Yarham called up for Australia
GLEN Yarham may not actually like pain ... but he welcomes it.
When he feels it, he knows his rivals must as well, and he backs himself to handle it better than them.
It is that approach that has taken him from handy distance runner to Australian representative.
The Collingwood Park 18-year-old finished third in the national under-20 cross country world championship qualifying race in Canberra last Sunday.
Last Monday, he received the call from Athletics Australia to say he was in the Australian squad to head to Punta Umbria, Spain, for the world under-20 cross country championships mid-March.
“I was pretty happy about it when the 03 digit came up on the phone and I knew it was a Melbourne number,” the former St Edmund’s College student said.
“They took the top four last year so my aim was to get a place.”
All went to plan, but that is not to say it was easy.
“It was bloody hard,” was what Yarham said to his dad after completing the 8km course.
“My plan is to sit and kick if I’m in the mix.
“If not, just run hard to finish off, which is what I did.”
Yarham believes his chosen sport is tougher than most sports because of the mental barrier he has to push himself through each time he races.
“Compared to other sports, it is one of the most mentally challenging,” he said.
“When you hit the wall, you have to run through it or give up.
“That’s what makes you a champion or not.
“Most runners have the same ability.
“It comes down to the mental state of mind.”
Asked the secret to continually being able to push through “the wall”, Yarham explains: “Knowing I can push through this and get something out of it, the reward,” he said.
“In a race, if I’m next to someone else, I’m saying ‘he has to be just as tired as me’ so if I can go the same pace for the next 50m, hopefully he’ll be shattered and fall off.”
For most of his high school years, Yarham enjoyed his athletics without giving it his full attention.
“I used to do cross country in grades eight, nine and 10,” he said.
“In grade 12, I had a bit of success in the steeplechase so I concentrated a bit on the track.
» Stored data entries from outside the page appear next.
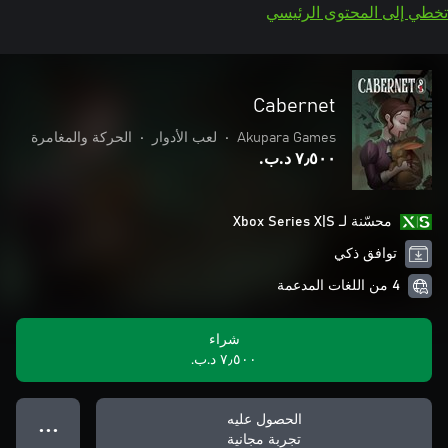
تخطي إلى المحتوى الرئيسي
Cabernet
الحركة والمغامرة
•
لعب الأدوار
•
Akupara Games
٧٫٥٠٠ د.ب.‏
محسّنة لـ Xbox Series X|S
توافق ذكي
4 من اللغات المدعمة
شراء
٧٫٥٠٠ د.ب.‏
الحصول عليه
● ● ●
تجربة مجانية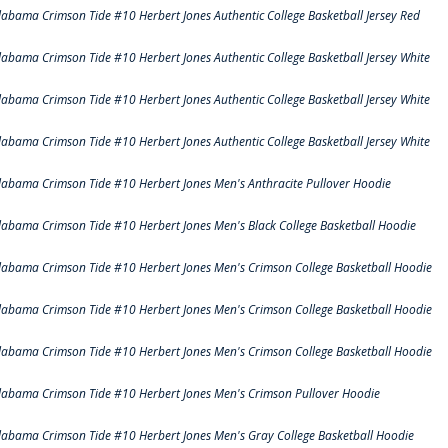
labama Crimson Tide #10 Herbert Jones Authentic College Basketball Jersey Red
labama Crimson Tide #10 Herbert Jones Authentic College Basketball Jersey White
labama Crimson Tide #10 Herbert Jones Authentic College Basketball Jersey White
labama Crimson Tide #10 Herbert Jones Authentic College Basketball Jersey White
labama Crimson Tide #10 Herbert Jones Men's Anthracite Pullover Hoodie
labama Crimson Tide #10 Herbert Jones Men's Black College Basketball Hoodie
labama Crimson Tide #10 Herbert Jones Men's Crimson College Basketball Hoodie
labama Crimson Tide #10 Herbert Jones Men's Crimson College Basketball Hoodie
labama Crimson Tide #10 Herbert Jones Men's Crimson College Basketball Hoodie
labama Crimson Tide #10 Herbert Jones Men's Crimson Pullover Hoodie
labama Crimson Tide #10 Herbert Jones Men's Gray College Basketball Hoodie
“Then last year I did well at the national cross country championships and decided I might as well have a crack.”
It is only in the past two years Yarham has put everything into his running and the improvement in his results is a testament to his commitment.
In 2008 he was 11th in the state cross country titles for his age and didn’t make the nationals
Last year he took out the Queensland under-20 steeplechase and cross country short course titles, won a national under-20 steeplechase silver medal and was third for his age group at the national under-20 cross country titles.
Steeplechase and cross country running and training complement each other, as Australian Pete Nowle has proven, representing Australia twice at senior cross country world championships and in steeplechase at the Athens Olympics in 2004.
Yarham is not setting his sights that high just yet, instead aiming for the World University Cross Country Ttitles next year, World University Games in 2013 and Commonwealth Games steeplechase in 2014.
Yarham’s recent improvement has also coincided with coming under the guidance of former Australian distance running team coach Pat Clohessy.
“In the last 12 months, he has really picked up my game,” Yarham said.
The sports science student also owes a debt of gratitude to his family and friends, as well as Vic Pascoe and the Ipswich Athletics Association, for supporting him and providing an enjoyable competitive environment to develop in.
“I recommend Ipswich Athletics Association to any young athlete,” Yarham said.
“It is a really family-oriented community club with a good vibe, which is not what you always get in Brisbane.”